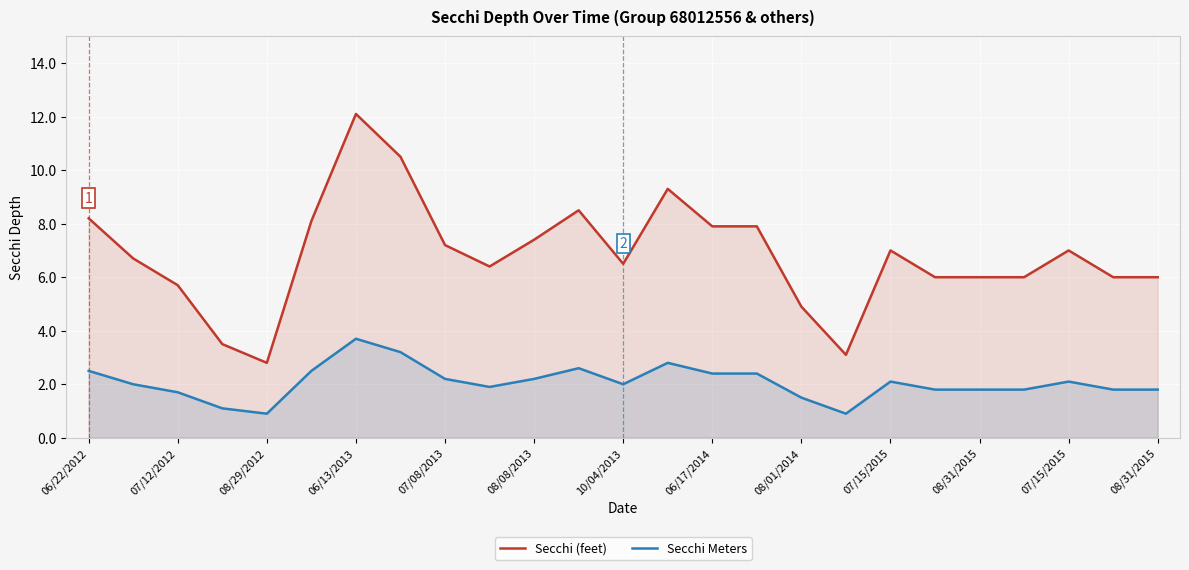

What is the highest value of the Secchi (feet) series?

12.1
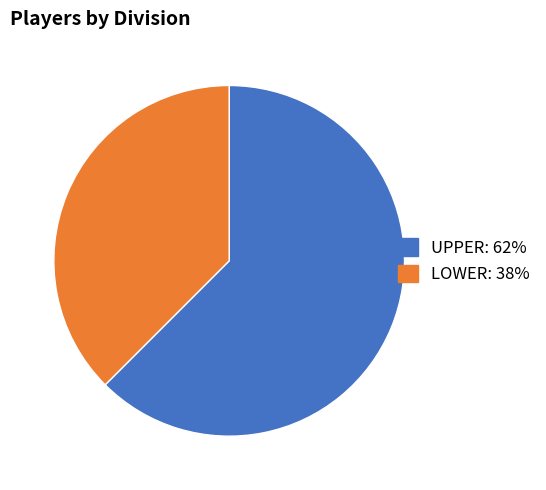

How many slices are in this pie chart?

2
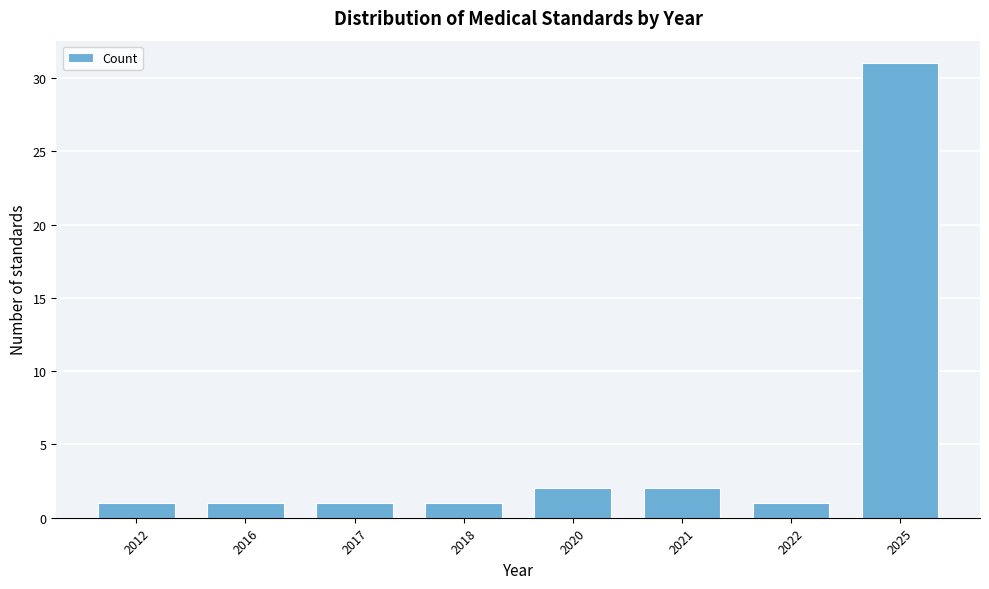

Reading left to right, list all the values displayed in this chart.

1	1	1	1	2	2	1	31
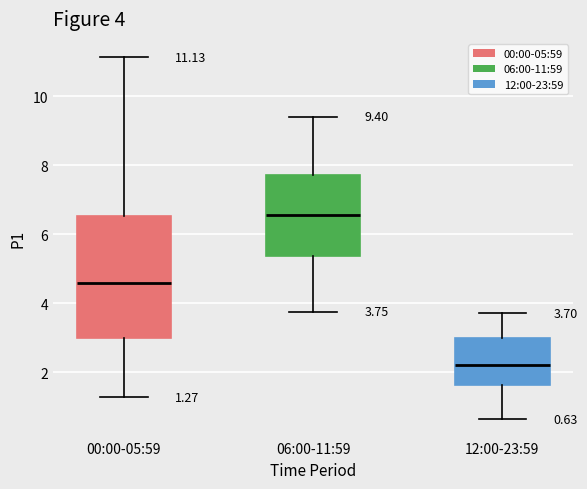

Comparing the boxes themselves (not the whiskers), which one is the tallest?

00:00-05:59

◆ **BRIEF**
Reproduce the items above, changing every "chart" to "graph" and keeping all other wording the same. Leave out the pictures.

◆ **WRITTEN ANSWER**
What is the highest value of the Secchi (feet) series?

12.1

How many slices are in this pie graph?

2

Reading left to right, list all the values displayed in this graph.

1	1	1	1	2	2	1	31

Comparing the boxes themselves (not the whiskers), which one is the tallest?

00:00-05:59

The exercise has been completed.